I’ll leave (a) to you: with the suggestion to do it by induction on $n$, it really is pretty easy, especially after you’ve seen an inductive proof of (b).
Problem (b) can also be done by induction. Let $p(n,k)$ be the probability that Ann has $k$ dollars after $n$ plays. In order to have $k$ dollars after $n$ plays, she must either have had $k$ dollars after $n-1$ plays and lost on the $n$-th play, or have had $k-1$ dollars after $n-1$ plays and won on the $n$-th play. If she has $k$ dollars after $n-1$ plays, her probability of losing on the $n$-th play is $\frac{k}{n+1}$. If she has $k-1$ dollars after $n-1$ plays, Bob has $n+2-k$ dollars, so her probability of winning on the $n$-th play is $\frac{n+2-k}{n+1}$. It follows that $\begin{align*} p(n,k) &= p(n-1,k)\frac{k}{n+1}+p(n-1,k-1)\frac{n+2-k}{n+1}\\ &= \frac1{n+1}\left(kp(n-1,k)+(n+2-k)p(n-1,k-1)\right) \end{align*}$ for $1\le k\le n$. The initial conditions for the recurrence are clearly $p(0,1)=1$ and $p(n,0)=0$ for all $n\ge 0$.
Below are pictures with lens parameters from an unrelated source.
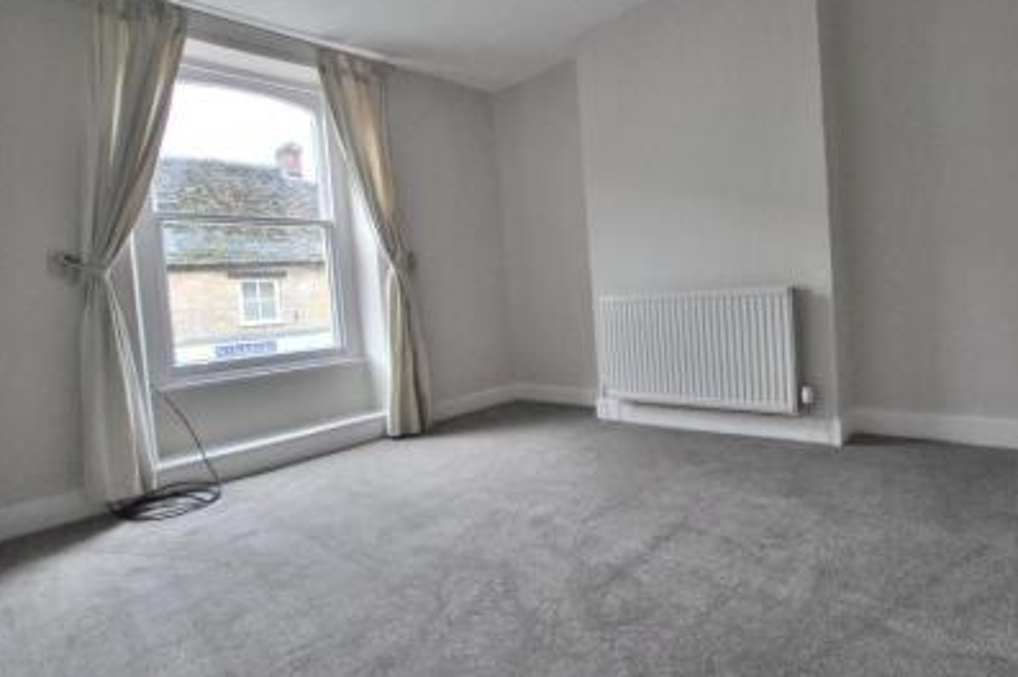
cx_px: 592
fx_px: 509
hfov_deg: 89.3
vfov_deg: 67.3
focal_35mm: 18
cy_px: 327
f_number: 5.6
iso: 400
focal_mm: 10
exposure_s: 1/60
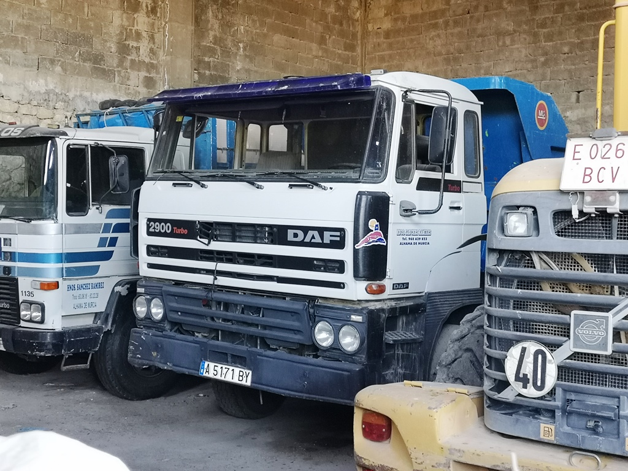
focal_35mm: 46
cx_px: 314
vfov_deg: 31.5
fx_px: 835
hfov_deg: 41.2
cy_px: 236
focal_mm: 5.58
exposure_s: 1/50
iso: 160
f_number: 1.8
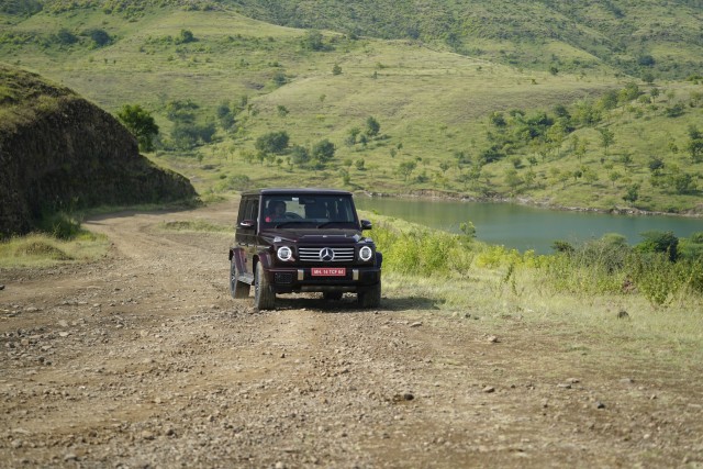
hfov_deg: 28.8
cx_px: 352
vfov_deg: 19.5
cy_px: 234
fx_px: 1367
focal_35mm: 70
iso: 125
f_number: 2.8
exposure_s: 1/640
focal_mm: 70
Now consider the numbers $A(n,k)$. It’s easy to see that $A(n,1)=A(n,n)=1$ for all $n>0$. Now consider $A(n+1,k)$. A permutation of $[n+1]$ with $k$ runs can be obtained in two ways from a permutation of $[n]$.
- We can start with a permutation of $[n]$ that has $k$ runs and insert $n+1$ at the end of one of these runs; each of the $A(n,k)$ permutations of $[n]$ with $k$ runs gives rise in this way to $k$ permutations of $[n+1]$ with $k$ runs.
- We can start with a permutation of $[n]$ that has $k-1$ runs and insert $n+1$ in any of the $n+1-(k-1)=n+2-k$ positions that are not at the end of a run; each of the $A(n,k-1)$ permutations of $[n-1]$ with $k-1$ runs gives rise in this way to $n+2-k$ permutations of $[n+1]$ with $k$ runs.
It follows that $A(n+1,k)=kA(n,k)+(n+2-k)A(n,k-1)\;.$ Thus, if $p(n-1,k)=\frac{A(n,k)}{n!}$ and $p(n-1,k-1)=\frac{A(n,k-1)}{n!}$, then $\begin{align*} p(n,k) &= \frac1{n+1}\left(k\frac{A(n,k)}{n!}+(n+2-k)\frac{A(n,k-1)}{n!}\right)\\ &= \frac{A(n+1,k)}{(n+1)!}, \end{align*}$ and all that remains is to check the boundary conditions.